And here I thought TiVo was all about being able to skip over the commercials.
According to a new study by TiVo Research, a subsidiary of the DVR folks, TV commercials still do a very good job of driving sales in spite of the lengths some people go to avoid them. The study found that companies cutting their TV advertising budgets for consumer packaged goods (CPG) brands tend to see significant declines in sales. It analyzed 15 CPG brands that cut their TV budgets over a period from 2013-14 and found that 11 of them experienced decreased sales.

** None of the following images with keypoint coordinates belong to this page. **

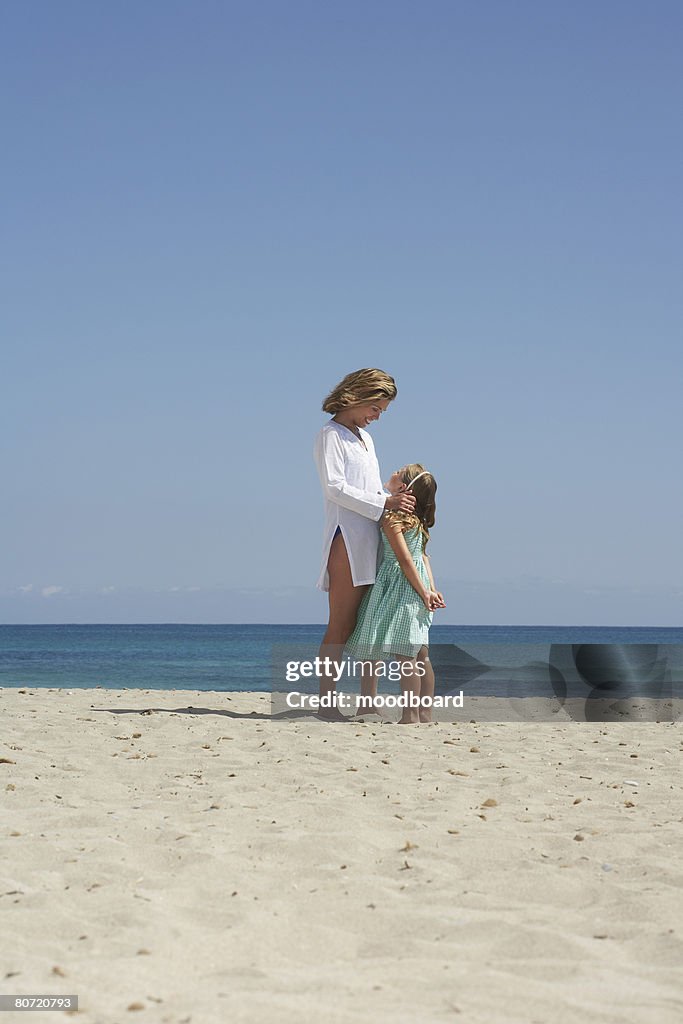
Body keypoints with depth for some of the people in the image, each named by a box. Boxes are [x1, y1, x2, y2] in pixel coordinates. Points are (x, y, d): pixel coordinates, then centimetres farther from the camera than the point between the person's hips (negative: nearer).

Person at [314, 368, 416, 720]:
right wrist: (383, 503, -19)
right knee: (340, 626, -10)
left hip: (372, 540, 8)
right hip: (346, 539, -8)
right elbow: (333, 486, -13)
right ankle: (327, 702, -9)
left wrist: (397, 503, 7)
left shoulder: (365, 438, 24)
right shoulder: (331, 435, -1)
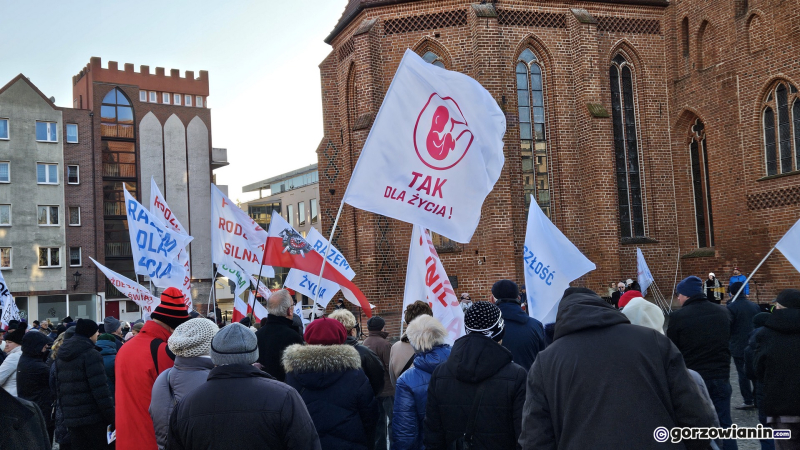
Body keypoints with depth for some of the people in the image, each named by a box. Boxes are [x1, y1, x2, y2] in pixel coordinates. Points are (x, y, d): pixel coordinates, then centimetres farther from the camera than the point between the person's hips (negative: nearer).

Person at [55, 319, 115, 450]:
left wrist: (65, 412, 20)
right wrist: (112, 417, -13)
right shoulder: (91, 355, -10)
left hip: (71, 418, 7)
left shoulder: (62, 357, 14)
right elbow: (100, 389, -16)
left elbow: (59, 388, 16)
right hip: (93, 416, -7)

“Sales returns dropped by a combined $94 million when TV spend was cut year-over-year. This accounted for 69 percent of the 2013 incremental sales attributed to TV advertising. In 2014, the average on-air brand was reaching only 25 percent of its purchasers in an average week , leaving 75 percent open to competition,” according to a press release from TiVo Research and 84.51°, a consulting firm that participated in the research. The study also found that for every dollar reduced in the TV advertising budget, CPG brands lost three times as much in sales.
“In today’s multiscreen content universe, consumer brands are reallocating advertising dollars to digital spend, however, our research found that TV advertising is more effective than ever. This study confirms a direct link between TV advertising spend and ROI for brand advertisers,” said Betsy Rella, VP, Research for TiVo Research.